Where a line of the material includes the string "right", copy that line.
------ GIVEN RECORDS ------
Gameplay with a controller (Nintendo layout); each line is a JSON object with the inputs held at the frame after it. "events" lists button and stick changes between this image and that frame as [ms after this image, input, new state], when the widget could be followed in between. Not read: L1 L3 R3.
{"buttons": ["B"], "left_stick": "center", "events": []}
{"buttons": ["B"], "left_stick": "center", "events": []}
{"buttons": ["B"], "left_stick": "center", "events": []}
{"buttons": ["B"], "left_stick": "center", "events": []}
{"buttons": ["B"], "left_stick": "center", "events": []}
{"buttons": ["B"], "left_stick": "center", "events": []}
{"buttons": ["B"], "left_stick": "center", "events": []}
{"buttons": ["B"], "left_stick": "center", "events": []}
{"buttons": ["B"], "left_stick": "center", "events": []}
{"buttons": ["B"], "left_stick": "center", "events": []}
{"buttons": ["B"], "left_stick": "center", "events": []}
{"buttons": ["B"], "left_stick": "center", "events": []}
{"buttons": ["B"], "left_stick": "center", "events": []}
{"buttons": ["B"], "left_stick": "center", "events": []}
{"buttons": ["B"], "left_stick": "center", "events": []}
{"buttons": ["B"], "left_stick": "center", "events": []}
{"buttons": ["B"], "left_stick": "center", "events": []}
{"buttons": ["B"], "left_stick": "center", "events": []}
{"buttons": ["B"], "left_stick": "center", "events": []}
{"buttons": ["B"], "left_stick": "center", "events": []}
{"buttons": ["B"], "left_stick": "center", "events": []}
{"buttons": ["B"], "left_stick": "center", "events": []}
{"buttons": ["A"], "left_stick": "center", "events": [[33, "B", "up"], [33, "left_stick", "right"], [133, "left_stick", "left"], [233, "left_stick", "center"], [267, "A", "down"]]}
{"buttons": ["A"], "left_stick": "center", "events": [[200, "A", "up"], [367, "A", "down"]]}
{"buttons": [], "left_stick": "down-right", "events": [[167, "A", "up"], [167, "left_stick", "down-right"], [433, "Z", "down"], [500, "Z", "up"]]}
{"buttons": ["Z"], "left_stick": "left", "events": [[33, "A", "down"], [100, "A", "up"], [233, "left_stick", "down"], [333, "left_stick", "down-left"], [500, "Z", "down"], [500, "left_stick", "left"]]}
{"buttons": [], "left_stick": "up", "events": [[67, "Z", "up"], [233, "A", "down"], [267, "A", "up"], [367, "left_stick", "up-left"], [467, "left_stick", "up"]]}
------
*RESULT OF THIS TASK*
{"buttons": ["A"], "left_stick": "center", "events": [[33, "B", "up"], [33, "left_stick", "right"], [133, "left_stick", "left"], [233, "left_stick", "center"], [267, "A", "down"]]}
{"buttons": [], "left_stick": "down-right", "events": [[167, "A", "up"], [167, "left_stick", "down-right"], [433, "Z", "down"], [500, "Z", "up"]]}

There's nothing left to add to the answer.